Malam Rabu ini terasa sedikit berbeda, ada ruang sunyi yang Allah ciptakan di antara kesibukan, lalu ruang itu berubah menjadi rindu. Rindu kepada seseorang yang Allah pilihkan menjadi imam dalam perjalanan hidup saya. Dia adalah suami saya, seseorang yang Allah hadirkan untuk menyempurnakan separuh agama saya.
Sebagaimana pasangan pada umumnya, perjalanan kami tentu tidak selalu dipenuhi senyum dan tawa. Ada perbedaan pendapat, kesalahpahaman, ada pula hari² ketika ego ingin didengar lebih dulu. Tetapi seiring waktu, kami belajar satu hal penting bahwa rumah tangga yang kuat bukan rumah tangga yang tidak pernah bertengkar tapi rumah tangga yang selalu menemukan jalan untuk berdamai.
Dalam teori Dramaturgi, Saat ini kita sering disuguhi potongan² kebahagiaan keluarga orang lain melalui panggung depan (Front stage) seperti foto yang sempurna, video yang romantis, caption yang manis. Padahal kehidupan yang sesungguhnya terjadi di balik layar (back stage/panggung belakang). Di situlah komitmen diuji, kesabaran bekerja, cinta bertumbuh menjadi ibadah.
Banyak orang mengira kesetiaan lahir karena selalu bersama, padahal tidak selalu demikian. Ada pasangan yang setiap hari bertemu tetapi hatinya berjauhan. Ada pula pasangan yang terpisah jarak karena tugas dan amanah, tetapi hatinya tetap saling menjaga. Karena sesungguhnya kesetiaan bukan soal pengawasan. Kesetiaan adalah soal kesadaran, kesadaran bahwa ada Allah yang selalu menyaksikan.
Sebagai santri, saya diajarkan bahwa cinta yang paling kuat bukan cinta yang dibangun oleh rasa suka semata, tapi cinta yang dibangun di atas niat ibadah. Sebab ketika rasa sedang menurun, ibadah akan menjaga. Ketika ego sedang tinggi, ibadah akan mengingatkan. Ketika rindu sedang berat, ibadah akan menguatkan.
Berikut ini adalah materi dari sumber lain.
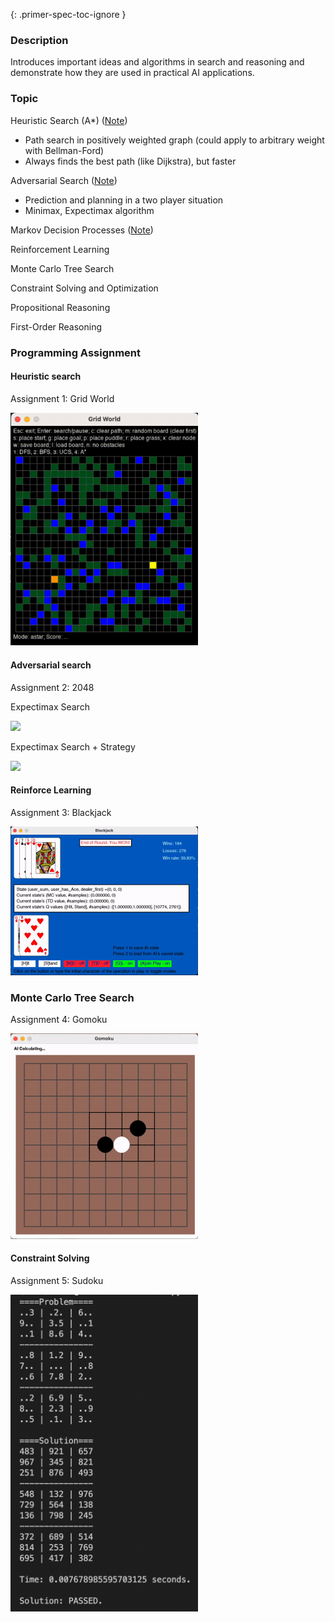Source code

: {: .primer-spec-toc-ignore }

### Description

Introduces important ideas and algorithms in search and reasoning and demonstrate how they are used in practical AI applications. 

### Topic

Heuristic Search (A*) ([Note](https://www.notion.so/f58091a7c260454da8ab7c2a59d63ac0?v=2c0b75daaac4452e998dca1916d27166&p=1c2126d6f4134960b7ba10b285d6e937&pm=s))
 - Path search in positively weighted graph (could apply to arbitrary weight with Bellman-Ford)
 - Always finds the best path (like Dijkstra), but faster

Adversarial Search ([Note](https://www.notion.so/f58091a7c260454da8ab7c2a59d63ac0?v=2c0b75daaac4452e998dca1916d27166&p=d29173091db34d2a82e958f322b66c3a&pm=s))
 - Prediction and planning in a two player situation
 - Minimax, Expectimax algorithm

Markov Decision Processes ([Note](https://www.notion.so/f58091a7c260454da8ab7c2a59d63ac0?v=2c0b75daaac4452e998dca1916d27166&p=6c2e2c02efc0409f9d8dd038834f28d7&pm=s))

Reinforcement Learning

Monte Carlo Tree Search

Constraint Solving and Optimization

Propositional Reasoning

First-Order Reasoning

### Programming Assignment

#### Heuristic search

Assignment 1: Grid World

<img src="./image/cse150b_gw_demo.gif" width=300>

#### Adversarial search

Assignment 2: 2048

Expectimax Search

<img src="./image/cse150b_2048_demo_1.gif" width=300>

Expectimax Search + Strategy

<img src="./image/cse150b_2048_demo_2.gif" width=300>

#### Reinforce Learning

Assignment 3: Blackjack

<img src="./image/cse150b_blackjack_demo.gif" width=300>

### Monte Carlo Tree Search

Assignment 4: Gomoku

<img src="./image/cse150b_gomoku_demo.gif" width=300>

#### Constraint Solving

Assignment 5: Sudoku

<img src="./image/cse150b_sudoku_demo.png" width=300>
Pernikahan bukan tentang menemukan pasangan yang sempurna, tetapi tentang belajar mencintai ketidaksempurnaan dengan cara yang sempurna.
Kesetiaan yang sejati lahir bukan karena selalu diawasi, tetapi karena hati merasa selalu diawasi Allah. Cinta yang bertahan lama bukan yang paling banyak kata katanya, tetapi yang paling kuat komitmennya. Malam ini saya bersyukur, bukan karena hidup tanpa masalah, tapi karena Allah menghadirkan seseorang yang mau berjalan bersama melewati berbagai fase kehidupan.
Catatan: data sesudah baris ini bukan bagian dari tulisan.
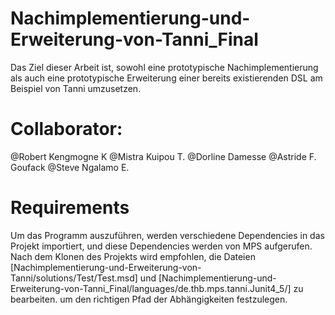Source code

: # Nachimplementierung-und-Erweiterung-von-Tanni_Final
Das Ziel dieser Arbeit ist, sowohl eine prototypische Nachimplementierung als auch eine prototypische Erweiterung einer bereits existierenden DSL am Beispiel von Tanni umzusetzen.


# Collaborator:
@Robert Kengmogne K
@Mistra Kuipou T.
@Dorline Damesse
@Astride F. Goufack
@Steve Ngalamo E.


# Requirements 
Um das Programm auszuführen, werden verschiedene Dependencies in das Projekt importiert, und diese Dependencies werden von MPS aufgerufen. Nach dem Klonen des Projekts wird empfohlen, die Dateien [Nachimplementierung-und-Erweiterung-von-Tanni/solutions/Test/Test.msd] und [Nachimplementierung-und-Erweiterung-von-Tanni_Final/languages/de.thb.mps.tanni.Junit4_5/] zu bearbeiten. um den richtigen Pfad der Abhängigkeiten festzulegen.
Dan benar, setelah sekian tahun bersama, rasa itu masih ada, rasa yang sederhana, rasa yang membuat kita tersenyum ketika mengingatnya. Rasa yang bernama rindu.
Semoga Allah menjaga imam keluarga kami, menguatkan langkahnya, melapangkan rezekinya, menyehatkan badannya, dan mempertemukan kami selalu dalam cinta yang mendekatkan kepada-Nya.
Karena sebenarnya, rumah tangga bukan tentang siapa yang paling sempurna, tapi tentang dua orang yang sama-sama memilih bertahan, memperbaiki diri, dan saling menggenggam tangan menuju surga.